Document section
+===+

Croatian vs. American Citizenship
“I now pronounce you husband and wife, you may kiss the bride”
Those words still echo in my mind, even after 5 years of marriage. This is a great thing, a happy thing. The curveballs Murphy likes to throw however aren’t so nice to our marriage. I joined a challenge on WordPress, which has helped to get some views on OBM, and has taken me to a couple of other people’s sites, one of which made me realize that someone is brave enough to face the ridicule and present their arms.
[SmibbiesSoapbox] challenges the American stupidity, and she does so with as much reputable resources as she can. I give her a lot of kudos for facing up to the ridicule that I wouldn’t be able to handle. In her Twitter feed, she was looking for more topics that deal with her line of thinking, which spawned a couple of e-mail conversations so far; and it got me excited enough to face the ridicule myself. It is this post that was among a couple of ideas that I presented to her in those e-mails.
ChasingTheDonkey comes from an outside perspective, and is facing something that is years in coming. I have less than half the time she does left before I can do what she may be doing. But the OBM family has plans on returning to the United States.
How does any of this tie in together you may be wondering. Well, allow me to answer that. Mrs. Amelio is of Croatian nationality (look here Frank, we know this because we read the blog), and Mr. Amelio is of American nationality (get to the point idiot). I emigrated from the US to Croatia with my wife, and we have undergone the Croatian version of the prelims for a Green Card for me. When we can move back to the US, we will have to do the same hoop jumping for her, and her son (which is from a previous marriage).

+===+

Dataset excerpts
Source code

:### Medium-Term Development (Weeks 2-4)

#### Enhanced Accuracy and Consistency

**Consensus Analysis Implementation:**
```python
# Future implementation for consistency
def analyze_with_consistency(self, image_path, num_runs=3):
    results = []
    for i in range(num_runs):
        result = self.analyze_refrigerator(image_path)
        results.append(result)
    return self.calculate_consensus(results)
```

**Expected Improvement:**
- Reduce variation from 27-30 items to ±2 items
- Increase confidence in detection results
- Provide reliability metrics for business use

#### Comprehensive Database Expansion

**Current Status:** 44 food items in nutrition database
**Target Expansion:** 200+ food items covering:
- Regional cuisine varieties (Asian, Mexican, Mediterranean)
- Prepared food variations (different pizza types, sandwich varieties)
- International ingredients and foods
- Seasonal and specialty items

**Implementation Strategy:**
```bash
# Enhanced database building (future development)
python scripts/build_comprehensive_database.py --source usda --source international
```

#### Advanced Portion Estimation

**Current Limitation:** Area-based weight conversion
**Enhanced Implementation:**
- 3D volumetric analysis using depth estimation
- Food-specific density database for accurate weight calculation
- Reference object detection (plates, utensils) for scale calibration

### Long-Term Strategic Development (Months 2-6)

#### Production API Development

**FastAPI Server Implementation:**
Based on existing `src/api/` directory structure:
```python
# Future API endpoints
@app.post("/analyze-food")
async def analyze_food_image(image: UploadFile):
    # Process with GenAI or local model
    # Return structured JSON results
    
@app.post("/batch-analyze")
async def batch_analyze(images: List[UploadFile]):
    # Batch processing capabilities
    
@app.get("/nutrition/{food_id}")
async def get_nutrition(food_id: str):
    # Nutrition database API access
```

+===+

Exercise requirements
Extend the blog post on Croatian versus American citizenship, picking up after its last sentence. The entries have no connection to the blog post on Croatian and American citizenship.

Expected output
Obtaining Croatian Citizenship
In Croatia, a person must be able to satisfy conditions for a Temporary Stay Permit (or Visa if you prefer). This is relatively easy to do. Be married to a Croatian National, or be working for a Croatian Business for the Employment Visa, or be attending one of the Universities for Educational Visas. These conditions will need to be satisfied on a regular basis; though with Croatia having entered the European Union, they seem to have done away with the yearly recertifications; and just handed out the five year visas. At least the last one I got was for a new five years, and I only have 2 more years to go before I can even consider becoming a Croatian citizen. The cost? The actual money spent, by me, for me, is around 300 kuna a year for the first two years, and a little less for my shiny new five year visa. That puts me into the hole for about 1100 kuna. In a couple of years, I may pay up the extra 300 kuna to get the Croatian Citizenship and hold a Dual Citizenship. Maybe, perhaps, perhaps not.